I've found the following integral on the Wikipediapage of the Euler-Mascheroni constant and I want to prove it.
$\gamma = \frac{1}{2} + 2 \cdot \int_0^\infty \frac{\sin(\arctan(x))}{(e^{2 \pi x} - 1) \cdot \sqrt{1 + x^2} } dx$
I know that $\sin(\arctan(x)) = \frac{t}{\sqrt{t^2 + 1}}$. I tried to apply the Abel-Plana- Formula to the first derivate of the digammafunction, but it does not work.
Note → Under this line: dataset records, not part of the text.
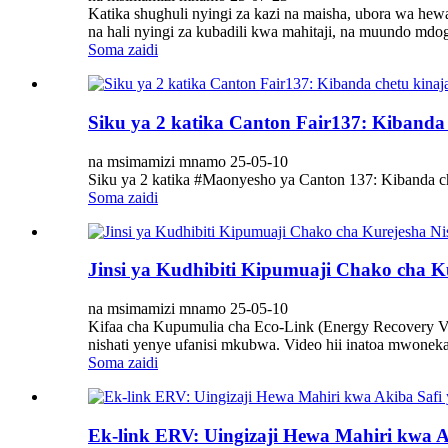
Katika shughuli nyingi za kazi na maisha, ubora wa hew
na hali nyingi za kubadili kwa mahitaji, na muundo mdo
Soma zaidi
Siku ya 2 katika Canton Fair137: Kibanda 
na msimamizi mnamo 25-05-10
Siku ya 2 katika #Maonyesho ya Canton 137: Kibanda ch
Soma zaidi
Jinsi ya Kudhibiti Kipumuaji Chako cha 
na msimamizi mnamo 25-05-10
Kifaa cha Kupumulia cha Eco-Link (Energy Recovery Ven
nishati yenye ufanisi mkubwa. Video hii inatoa mwoneka
Soma zaidi
Ek-link ERV: Uingizaji Hewa Mahiri kwa A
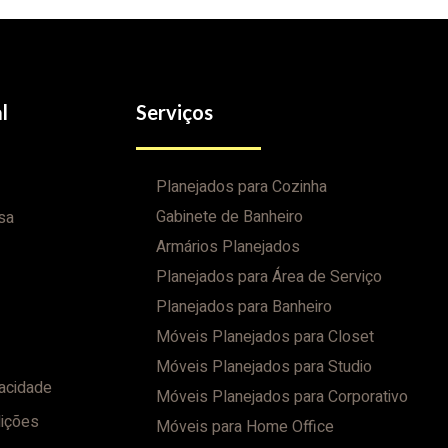
l
Serviços
Planejados para Cozinha
Gabinete de Banheiro
sa
Armários Planejados
Planejados para Área de Serviço
Planejados para Banheiro
Móveis Planejados para Closet
Móveis Planejados para Studio
vacidade
Móveis Planejados para Corporativo
ições
Móveis para Home Office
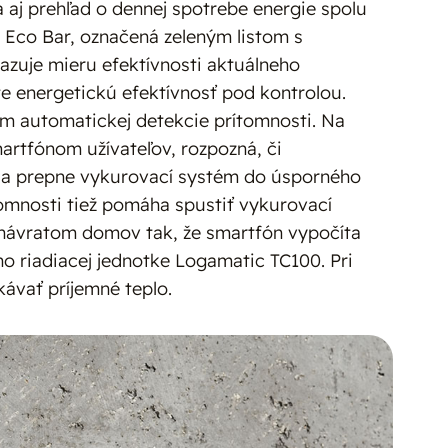
 aj prehľad o dennej spotrebe energie spolu
 Eco Bar, označená zeleným listom s
azuje mieru efektívnosti aktuálneho
e energetickú efektívnosť pod kontrolou.
ím automatickej detekcie prítomnosti. Na
martfónom užívateľov, rozpozná, či
, a prepne vykurovací systém do úsporného
tomnosti tiež pomáha spustiť vykurovací
návratom domov tak, že smartfón vypočíta
o riadiacej jednotke Logamatic TC100. Pri
ávať príjemné teplo.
Any help would be appreciated. Thanks in advance.
On
Thanks to @Gary I fixed this answer.
Recall Hermite´s integral representation of the Hurwitz zeta function.
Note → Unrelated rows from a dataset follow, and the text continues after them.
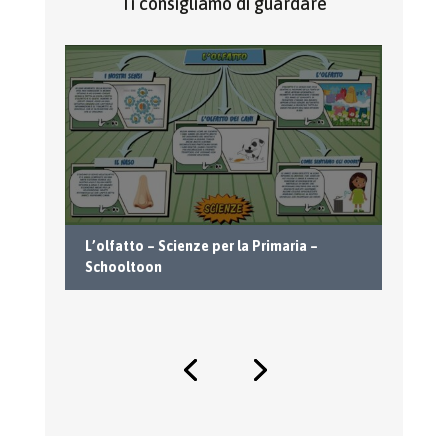
Ti consigliamo di guardare
La
L’olfatto – Scienze per la Primaria –
S
Schooltoon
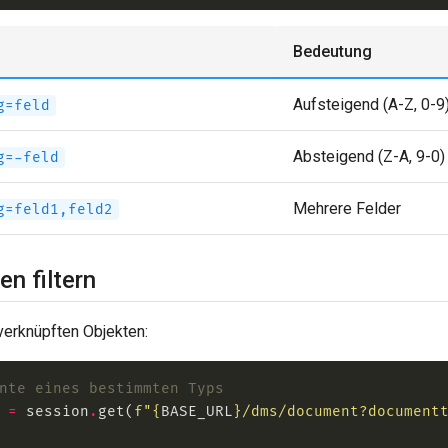
Bedeutung
Aufsteigend (A-Z, 0-9
g=feld
Absteigend (Z-A, 9-0)
g=-feld
Mehrere Felder
g=feld1,feld2
en filtern
 verknüpften Objekten:
nte eines bestimmten Typs
 
=
 session
.
get(
f
"
{
BASE_URL
}
/dms/document?document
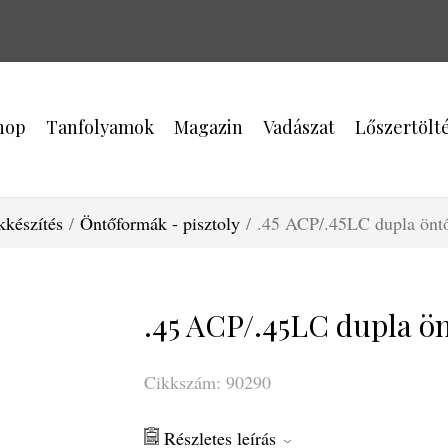
hop
Tanfolyamok
Magazin
Vadászat
Lőszertölt
kkészítés
/
Öntőformák - pisztoly
/ .45 ACP/.45LC dupla önt
.45 ACP/.45LC dupla ö
Cikkszám: 90290
Részletes leírás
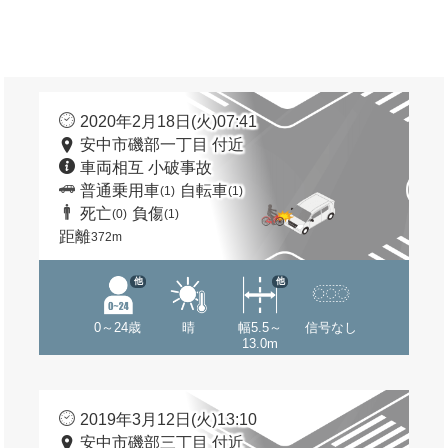
2020年2月18日(火)07:41
安中市磯部一丁目 付近
車両相互 小破事故
普通乗用車
自転車
(1)
(1)
死亡
負傷
(0)
(1)
距離
372m
他
他
0～24歳
晴
幅5.5～
信号なし
13.0m
2019年3月12日(火)13:10
安中市磯部三丁目 付近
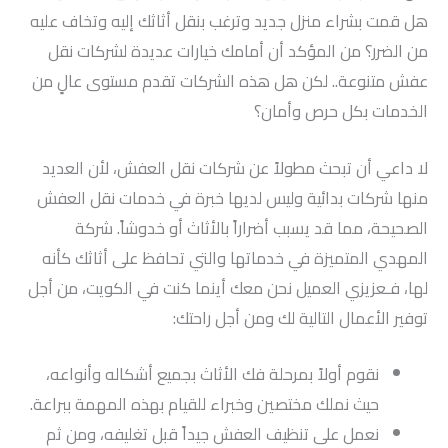
هل قمت بشراء منزل جديد وترغب بنقل أثاثك إليه وتخاف عليه
من الضرر؟ من المؤكد أن أمامك خيارات عديدة لشركات نقل
عفش متنوعة.. لكن هل هذه الشركات تقدم مستوى عالٍ من
الخدمات بكل حرص وأمان؟
لا داعي أن تبحث مطولاً عن شركات نقل العفش، لأن العديد
منها شركات بدائية وليس لديها خبرة في خدمات نقل العفش
الصحيحة، مما قد يسبب أضراراً بالأثاث أو خدوشاً. شركة
المهدي المتميزة في خدماتها والتي تحافظ على أثاثك كأنه
لها، فـعزيزي العميل نحن معك أينما كنت في الكويت، من أجل
توفير الأعمال التالية لك ومن أجل راحتك:
نقوم أولاً بمرحلة فك الأثاث بجميع أشكاله وأنواعه،
حيث نملك مختصين وخبراء للقيام بهذه المهمة ببراعة.
نعمل على تنظيف العفش جيداً قبل تغليفه، ومن ثم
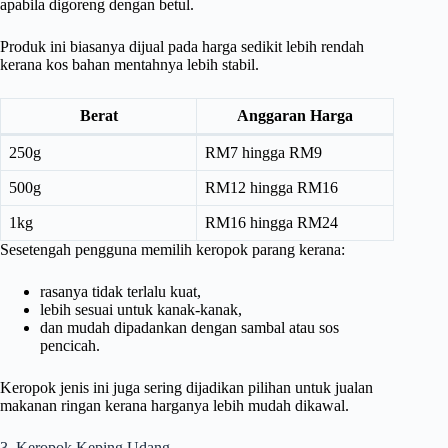
apabila digoreng dengan betul.
Produk ini biasanya dijual pada harga sedikit lebih rendah
kerana kos bahan mentahnya lebih stabil.
Berat
Anggaran Harga
250g
RM7 hingga RM9
500g
RM12 hingga RM16
1kg
RM16 hingga RM24
Sesetengah pengguna memilih keropok parang kerana:
rasanya tidak terlalu kuat,
lebih sesuai untuk kanak-kanak,
dan mudah dipadankan dengan sambal atau sos
pencicah.
Keropok jenis ini juga sering dijadikan pilihan untuk jualan
makanan ringan kerana harganya lebih mudah dikawal.
3. Keropok Keping Udang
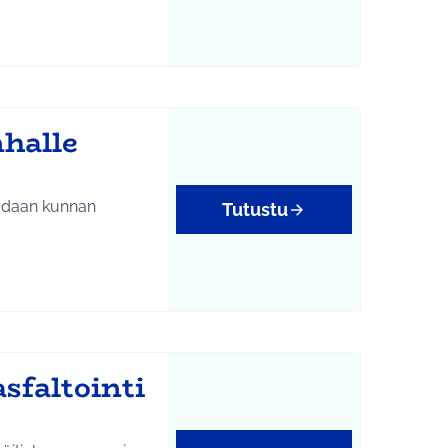
htumat
nhalle
Tutustu
tukset
sfaltointi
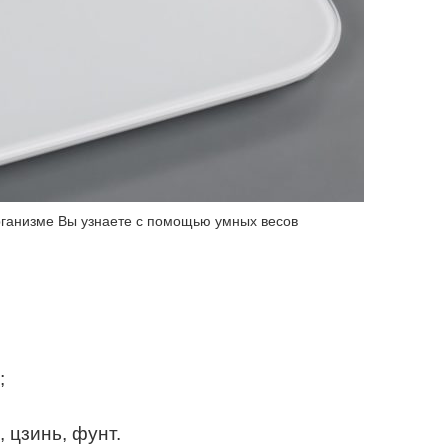
рганизме Вы узнаете с помощью умных весов
;
 цзинь, фунт.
$$\zeta(s,u)=\frac{u^{-s}}{2}+\frac{u^{1-s}}{s-1}+2\int_0^{\infty}\frac{\sin\left( s \arctan \left( \frac{x}{u}\right)\right)}{\left( u^2+x^2\right)^{s/2}\left(e^{2 \pi x}-1\right)}dx\qquad$$
Which ca be rewritten as
$$\zeta(s,u)-\frac{u^{1-s}}{s-1}=\frac{u^{-s}}{2}+2\int_0^{\infty}\frac{\sin\left( s \arctan \left( \frac{x}{u}\right)\right)}{\left( u^2+x^2\right)^{s/2}\left(e^{2 \pi x}-1\right)}dx\qquad\tag{1}$$
Letting $u =1$ and taking the limit as $s \to 1$ in $(1)$ we obtain
\begin{align} \frac12+2\int_0^{\infty}\frac{\sin\left( \arctan \left( x\right)\right)}{\sqrt{1+x^2}\left(e^{2 \pi x}-1\right)}dx&=\lim_{s \to 1} \left[\zeta(s,1)-\frac{1}{s-1}\right]\\ &=\lim_{s \to 1} \left[\zeta(s)-\frac{1}{s-1}\right]\\ &=\gamma \qquad \blacksquare \end{align}
Use the fact that $$\psi(z)=\log(z)-\frac{1}{2z}-2\int_0^\infty \frac{x}{(x^2+z^2)(e^{2\pi x}-1)}dx$$ Since $\sin(\arctan(x))=\frac{x}{\sqrt{1+x^2}}$, the integral is equal to $$-\psi(1)=\frac{1}{2}+2\int_0^\infty \frac{x}{(x^2+1)(e^{2\pi x}-1)}dx$$ and using $\psi(1)=-\gamma$, the result follows.
EDIT: $\psi$ is the Digamma Function.